CHIMPANZEE DOCUMENTARY FREE
Bob Ingersoll, an employee of the Institute for Primate Studies who had befriended Nim, objected to the move and worked to free Nim, and a newspaper article led to a lawyer becoming involved. Lemmon sold many of his chimpanzees, including Nim, to the Laboratory for Experimental Medicine and Surgery in Primates (LEMSIP), a pharmaceutical animal testing laboratory managed by New York University (NYU). Terrace to conclude that Nim's use of sign language seemed to be mimicry to receive a reward, rather than indicating an understanding of grammar and more human-like use of language.įaced with financial difficulties, Dr. Terrace returned Nim to the Institute for Primate Studies, where Nim saw another chimpanzee for the first time since he was an infant. He learned the signs for many more words and attracted some media attention, but he also injured a number of the researchers, which became increasingly troubling as he continued to become larger and stronger.Īfter ending the experiment, Dr. Neither LaFarge nor her husband or children were fluent in the American Sign Language that was being taught to Nim, and Terrace and his research assistant, Laura-Ann Petitto, had concerns that the experiment should be more controlled, so Nim was eventually moved to a property owned by Columbia University, where he was raised and taught by a group of students, who would bring him to a classroom at Columbia to be tested. Nim was placed in the home of Stephanie LaFarge, a former student of Terrace, who was instructed to raise him as if he were a human child to see if he would acquire human-like language.

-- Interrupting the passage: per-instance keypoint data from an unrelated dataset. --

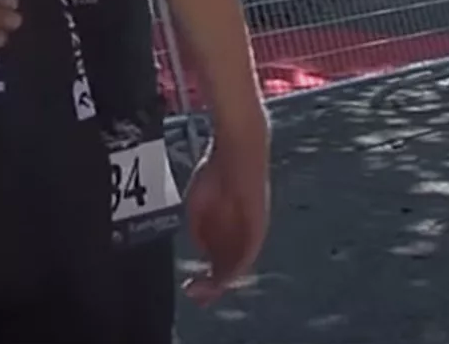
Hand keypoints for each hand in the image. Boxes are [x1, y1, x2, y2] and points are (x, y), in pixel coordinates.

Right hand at [182, 129, 270, 303]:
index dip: (205, 275)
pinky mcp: (258, 229)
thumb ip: (200, 230)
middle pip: (228, 269)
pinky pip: (246, 257)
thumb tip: (201, 250)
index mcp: (230, 228)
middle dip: (211, 286)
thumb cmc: (216, 172)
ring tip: (201, 290)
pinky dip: (231, 270)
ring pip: (237, 267)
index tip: (190, 284)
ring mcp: (251, 232)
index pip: (220, 259)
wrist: (237, 153)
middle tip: (194, 293)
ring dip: (219, 283)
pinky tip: (216, 278)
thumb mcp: (199, 205)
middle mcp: (242, 234)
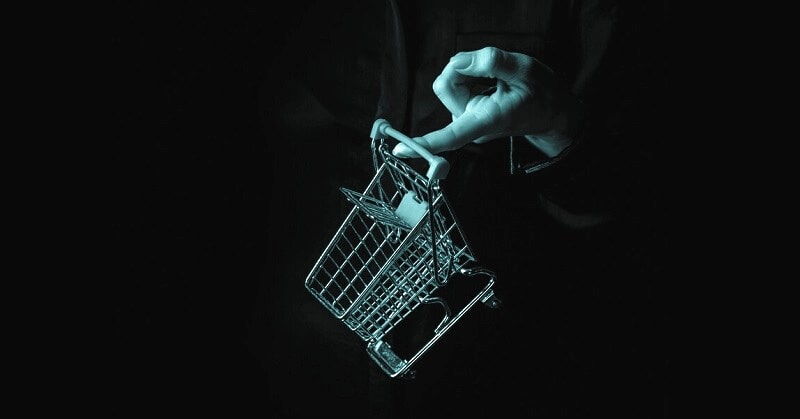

William Lemmon's Institute for Primate Studies in Oklahoma, Nim Chimpsky, a chimpanzee, was separated from his mother and taken to New York to participate in an extended study of animal language acquisition conducted by Dr. Late in 1973, two weeks after being born at Dr. It tells the life story of a chimpanzee named Nim Chimpsky, who was the center of a research project that was mounted in the 1970s to determine whether a primate raised in close contact with humans would develop a limited "language" based on American Sign Language. Project Nim is a 2011 documentary film directed by James Marsh.